## Collected data entries
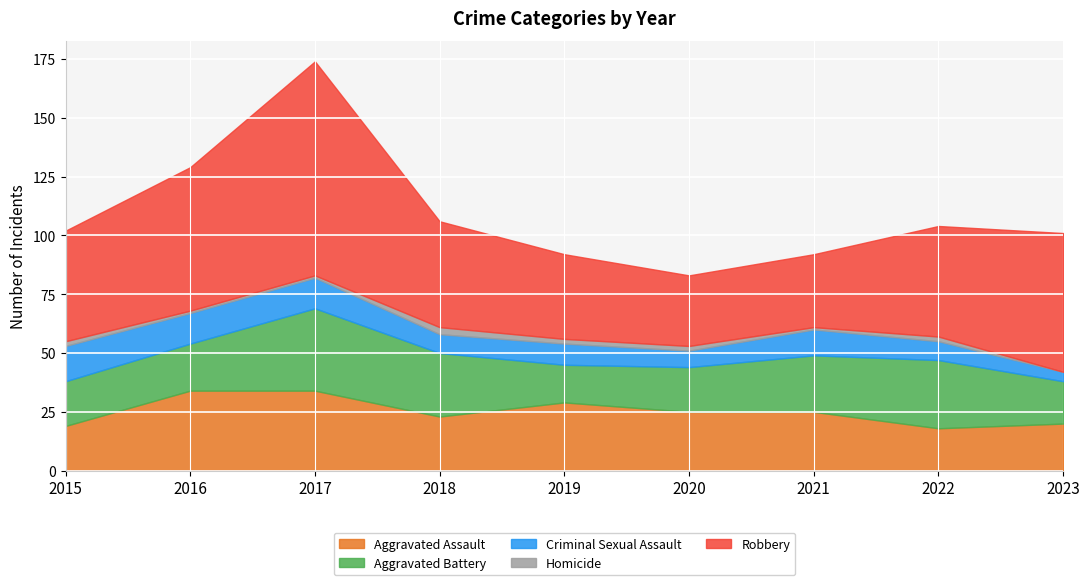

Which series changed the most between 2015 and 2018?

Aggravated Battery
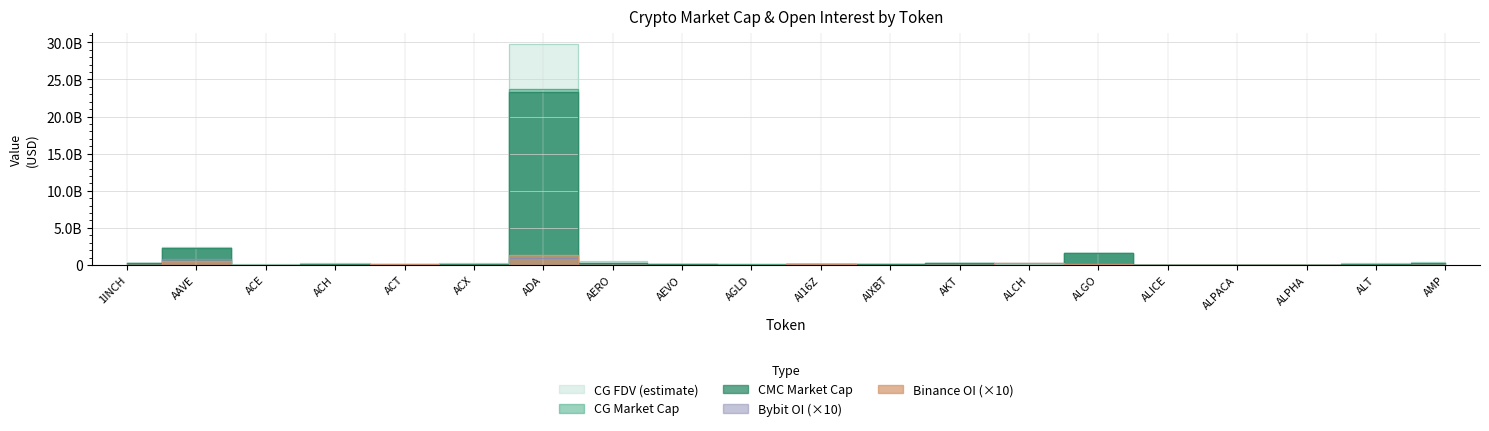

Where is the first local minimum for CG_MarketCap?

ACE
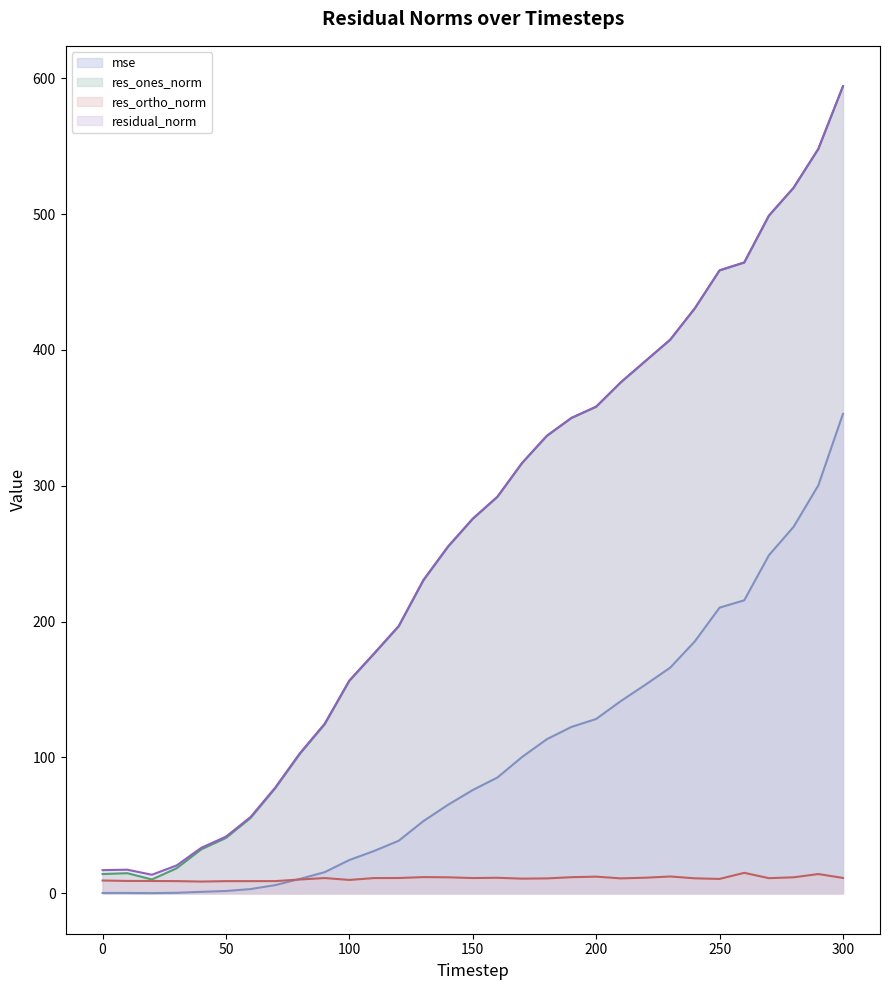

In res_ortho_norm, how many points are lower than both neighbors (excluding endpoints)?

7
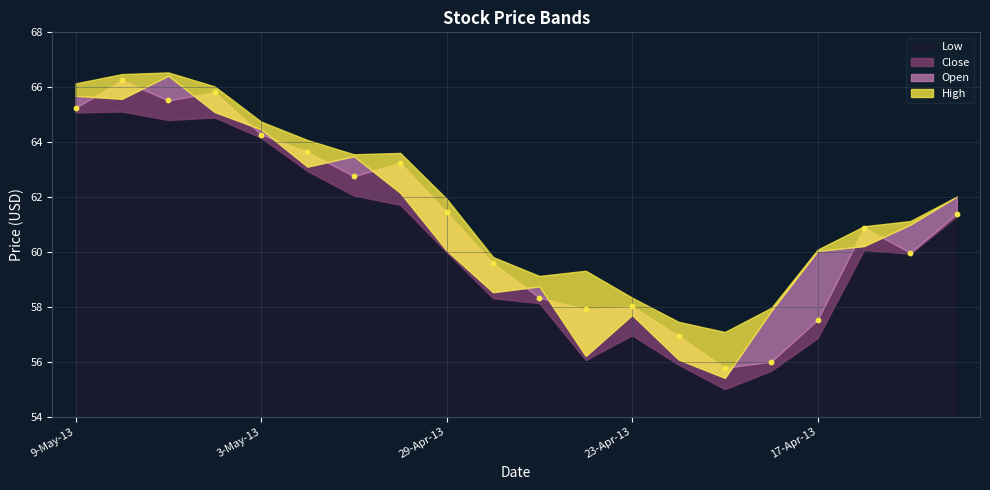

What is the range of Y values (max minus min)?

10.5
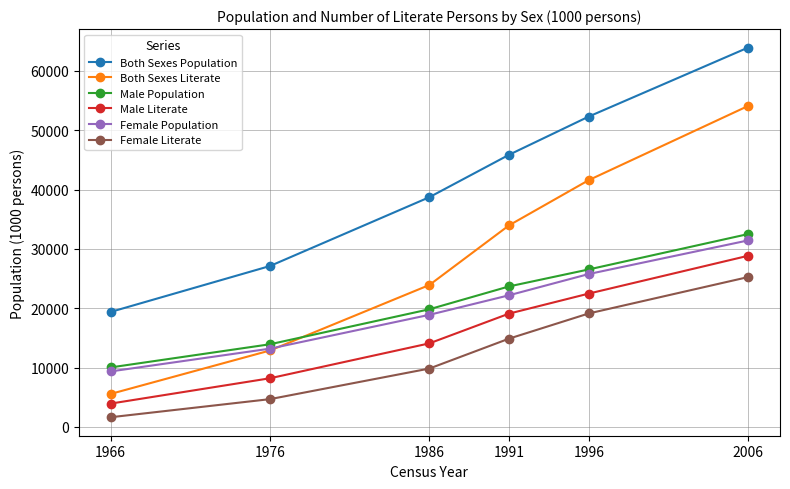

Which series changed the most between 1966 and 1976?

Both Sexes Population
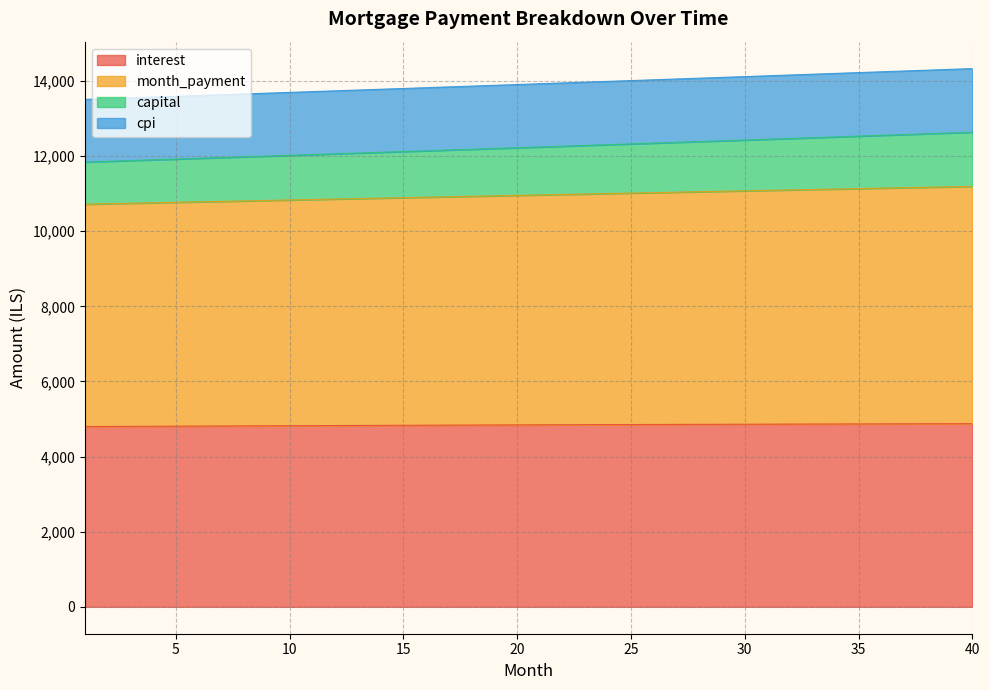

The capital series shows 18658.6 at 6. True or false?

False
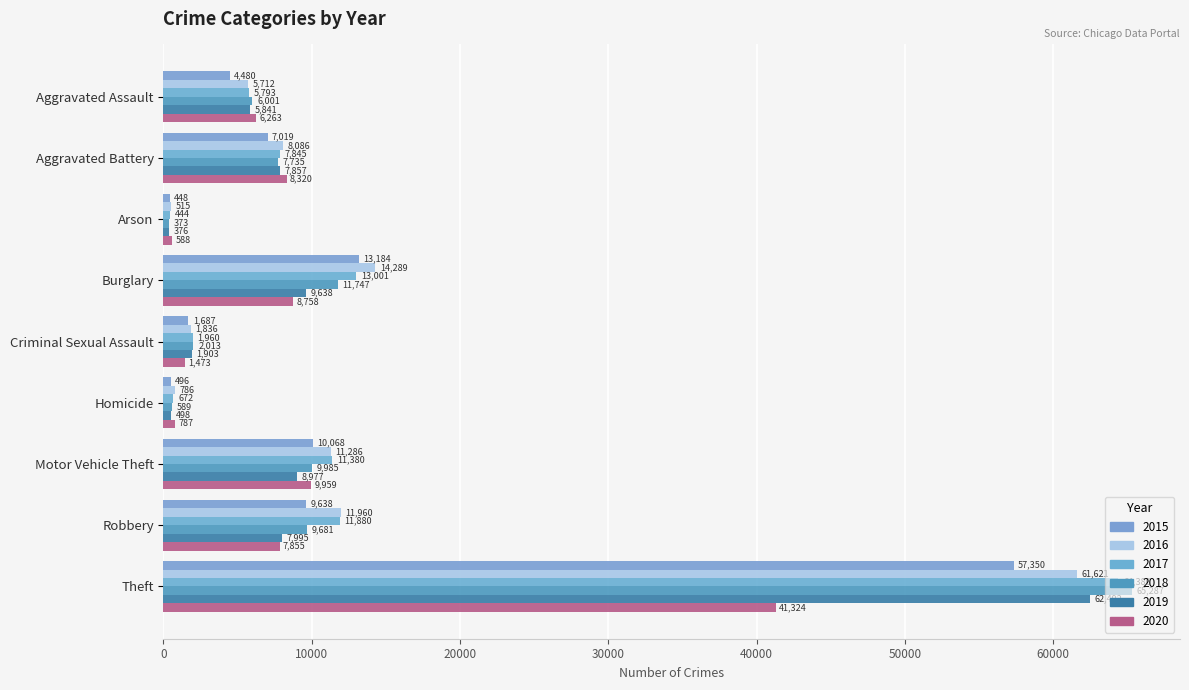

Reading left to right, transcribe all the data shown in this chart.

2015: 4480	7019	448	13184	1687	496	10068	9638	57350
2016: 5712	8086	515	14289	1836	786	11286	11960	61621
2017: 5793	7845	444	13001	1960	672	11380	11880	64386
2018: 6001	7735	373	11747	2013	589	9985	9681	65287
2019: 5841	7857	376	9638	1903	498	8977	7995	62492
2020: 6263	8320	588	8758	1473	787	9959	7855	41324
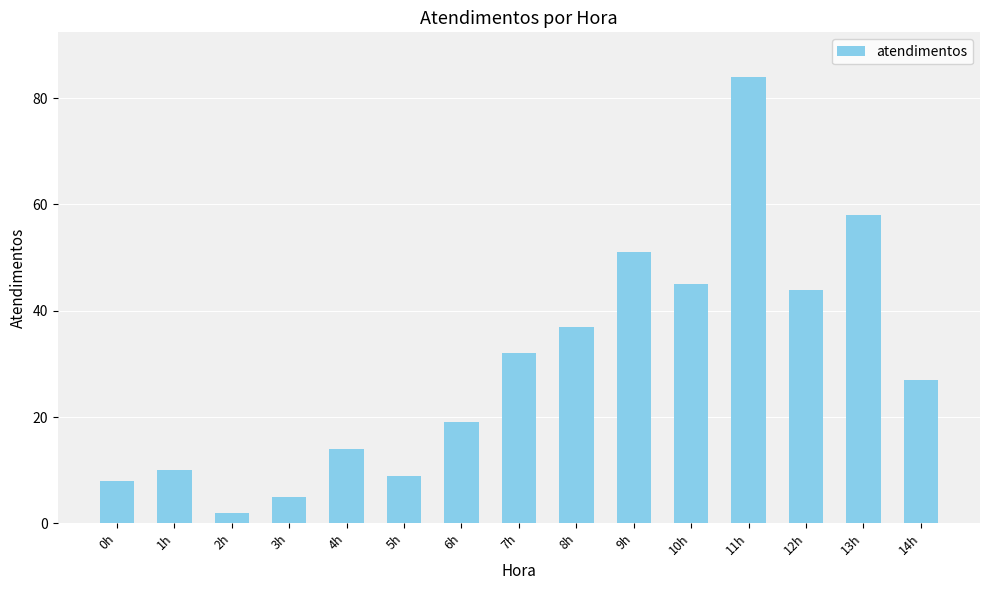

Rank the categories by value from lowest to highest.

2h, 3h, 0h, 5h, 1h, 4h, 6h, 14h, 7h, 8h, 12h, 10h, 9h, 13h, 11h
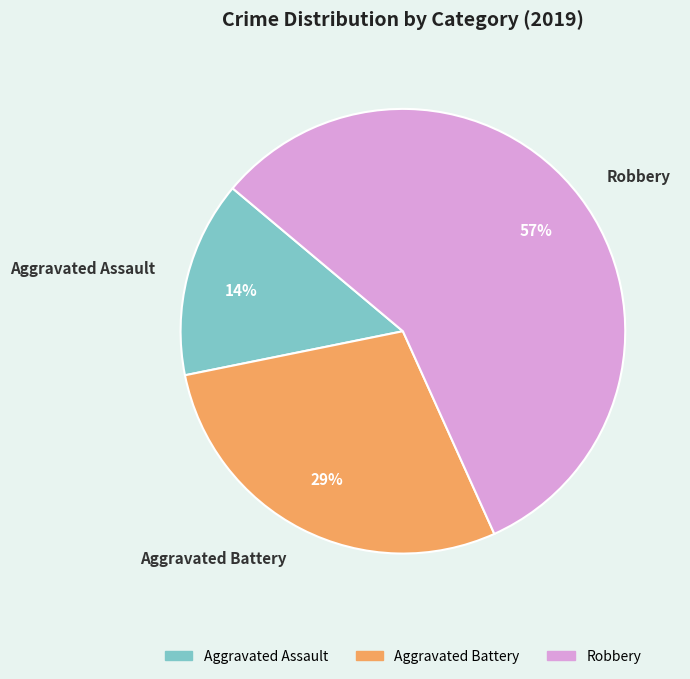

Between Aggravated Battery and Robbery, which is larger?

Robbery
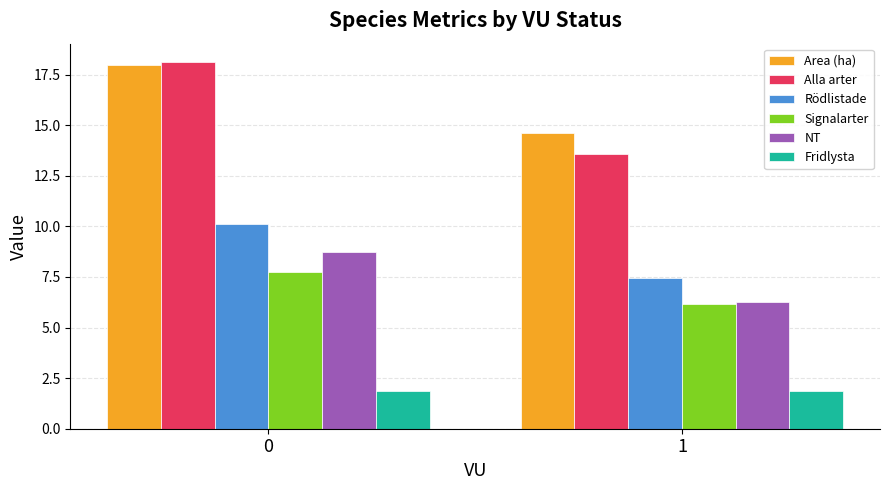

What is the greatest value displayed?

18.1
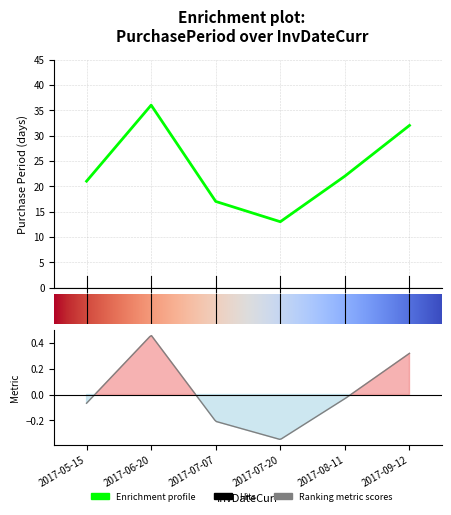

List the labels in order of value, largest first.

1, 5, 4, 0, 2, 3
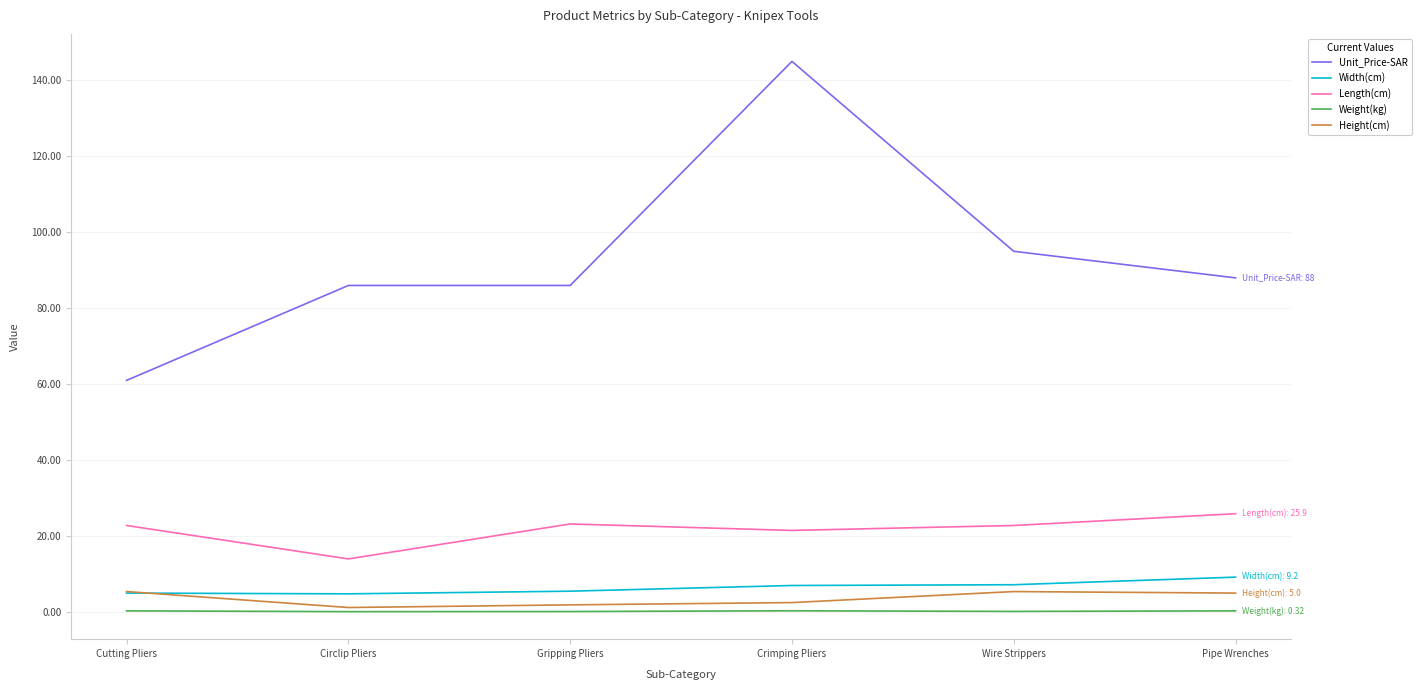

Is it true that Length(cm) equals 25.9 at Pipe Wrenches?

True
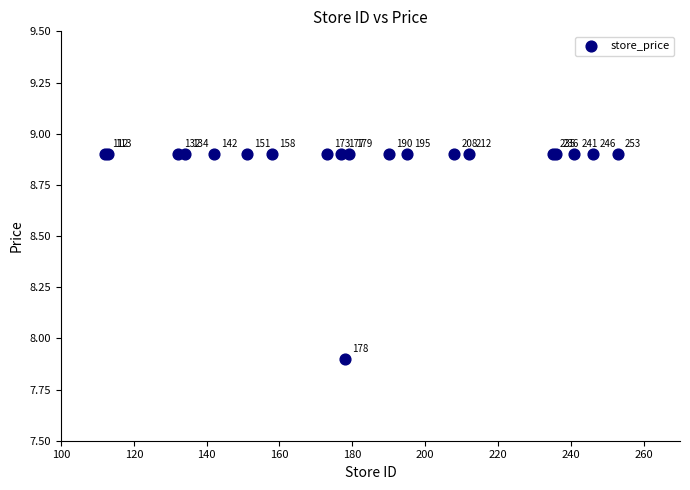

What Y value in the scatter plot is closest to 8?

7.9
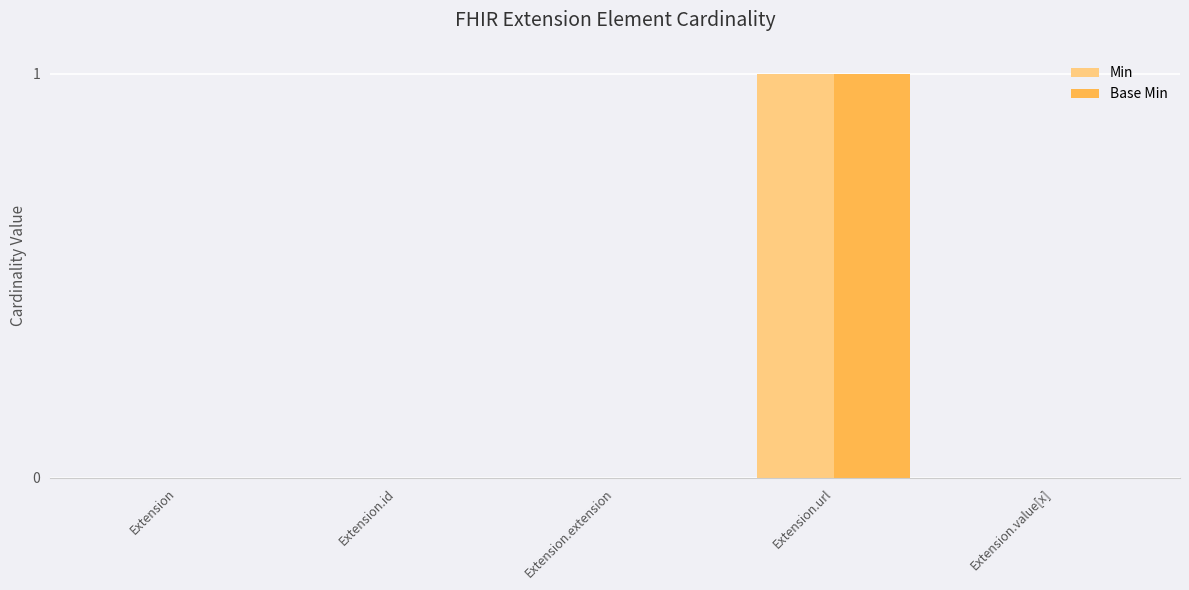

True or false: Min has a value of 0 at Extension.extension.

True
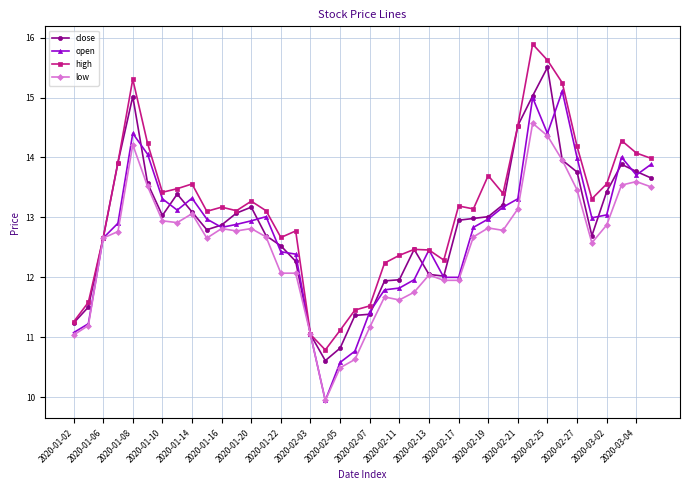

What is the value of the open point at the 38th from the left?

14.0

## What you are asked to do
Rewrite the records, starting at the line that contains "What is the greatest value displayed?" and continuing through the last one, with "scatter plot" changed to "scatter chart" and everything else kept the same. Omit the pictures.

## Task result
What is the greatest value displayed?

18.1

List the labels in order of value, largest first.

1, 5, 4, 0, 2, 3

Is it true that Length(cm) equals 25.9 at Pipe Wrenches?

True

What Y value in the scatter chart is closest to 8?

7.9

True or false: Min has a value of 0 at Extension.extension.

True

What is the value of the open point at the 38th from the left?

14.0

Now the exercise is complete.